Regarding the absolute evaluation, all models achieve a balanced accuracy of more than 0.5 BACC, and are, therefore, better than chance. Further, 13 of the 27 models achieve a BACC on the test set of 0.67 or higher, with results differing across interventions and settings. For SAD, all but the single intervention small patient models achieve the threshold, with a maximum BACC of 0.74. For PD and MDD, not one model trained on the single intervention achieves clinically relevant prediction results. However, for MDD, both pooled model for the medium (0.67/0.67) and large (0.69/0.68) data achieve the threshold. For PD, only the largest balanced pooled model achieves clinically relevant prediction results on the test set.

Discussion

Researching the heterogeneity in patient data for ICBTs for MDD, SAD, and PD, we found intervention-overarching patient groups in the first weeks of the interventions. Despite differing dropout rates per intervention (28–57%), the algorithm identified the respective most likely and least likely clusters to dropout. The active, middle and inactive clusters’ correspondence to low, middle and high dropout is in line with previous findings.⁴⁷ Our first finding, that SAD, PD, and MDD patients have similar clusters of activity patterns may help the design and delivery of both individual and transdiagnostic interventions.

The answer to the first research question already hints toward the answer to the second; pooling the data was almost always favorable and doubled the likelihood of achieving clinically relevant test results. Most noticeably, having 873 mixed intervention training data points outperformed having 2304 individual intervention MDD or 1524 SAD patients. A possible hypothesis for this is that pooling different interventions forces the model to focus on general patterns rather than intervention-specific noise. Beyond better results, pooling data comes with the upside of less resources necessary for deploying and maintaining one versus three models. PD patients’ overall low results might partly be explained by their high class imbalance regarding dropouts and completers.

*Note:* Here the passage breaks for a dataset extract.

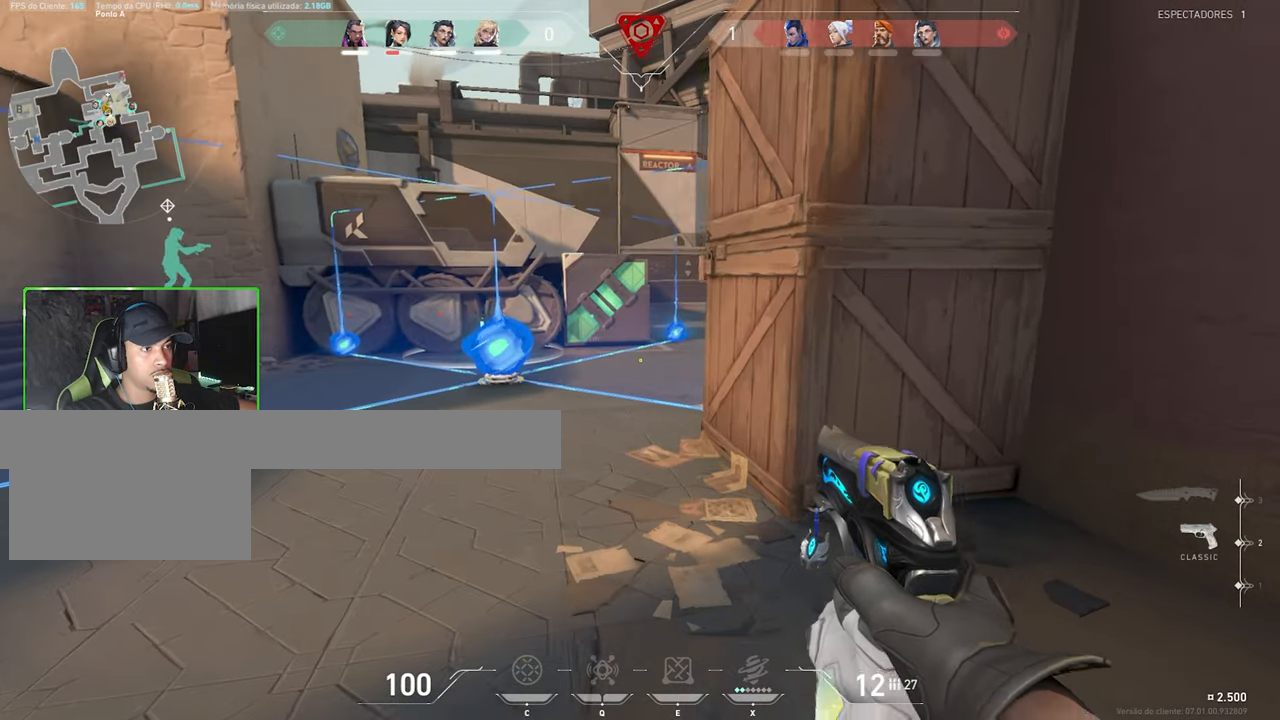
{"keys": ["s", "shift"], "mouse": [], "mouse_move": "still", "events": [[84, "d", "down"], [84, "shift", "down"], [350, "s", "down"], [400, "d", "up"]]}
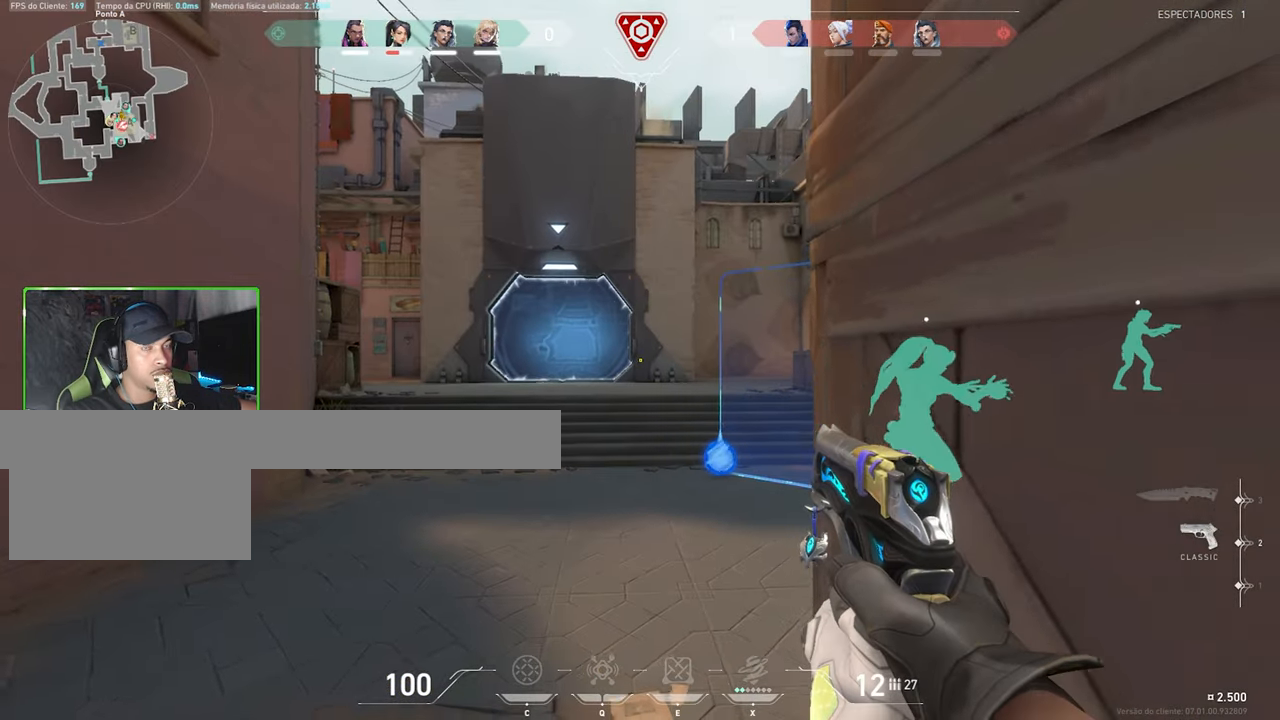
{"keys": ["shift"], "mouse": [], "mouse_move": "still", "events": [[217, "a", "down"], [217, "s", "up"], [267, "a", "up"], [267, "d", "down"], [450, "d", "up"]]}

Two further interrelated key findings are the importance of independent test sets and risk of overfitting on small datasets. If the decision about whether to pool the data was made on the training CV scores, single intervention runs would have been preferred. Further, even with pooled data, in two out of three interventions the small datasets seemingly outperform the much larger datasets in the training score. This aligns with Sajjadian et al.'s³⁰ findings that dataset size is significantly negatively correlated to the reported prediction accuracy. Our study's large test sets of 327–577 patients provides evidence that these good training results are biased as they fail to generalize. Sajjadian et al.³⁰ further find that many studies do not even use an adequate training set up, instead relying on a single train-test split. As can be seen in the box plots, this can result in extremely high or low results, neither of which represent the expectable prediction performance. Making a deployment decision on such ungeneralizable training results comes with a myriad of problems: risk of suboptimal care, wasted resources and ultimately the corrosion of trust in the use of ML in clinical care.^7,30,63 As this article shows, pooling different interventions enables providers to mitigate at least some of the risks when presented with the challenge of limited data availability.

The article, thus, contributes to e-mental health care by exploring the trade-off between data heterogeneity and dataset size and discussing the risk of overfitting.³⁰

Limitations

At the same time, several limitations apply. For one, the routine care data in this study only includes self-referred patients, which leaves it unclear if the insights generalize to different patient selection methods. Further, it is yet to be investigated if the similarities between patients translate to the same clinical actions against dropout being effective. Third, using k-means for the clustering analysis is an industry standard,⁵⁸ but generative,⁶⁰ or density-based methods⁶⁹ may allow different insights. For the prediction task, the arguably biggest challenge in scaling the proposed approach is the availability of comparable interventions. While differing in content, the interventions at hand have a lot in common, the technical platform, the structure of treatments, the clinical routines for referral, assessment, therapist support, and the clinical staff. Therefore, our results do not warrant any prognosis about how the absence of these similarities would affect results. Lastly, this article neither compares the gains of pooled data to other options such as federate learning,³³ nor offers definitive insights on what minimal dataset size is necessary to produce generalizable results. In the end, pooling data in the proposed way is only one possible tool in the attempt to produce more generalizable and useful prediction models in psychological research.

Conclusion

Using ML to improve mental health care is a promising and growing research field. However, the lack of large datasets available hamper generalizability and cause biased results. This article addresses this issue by investigating the effects of pooling data from different interventions together to increase the training dataset size available.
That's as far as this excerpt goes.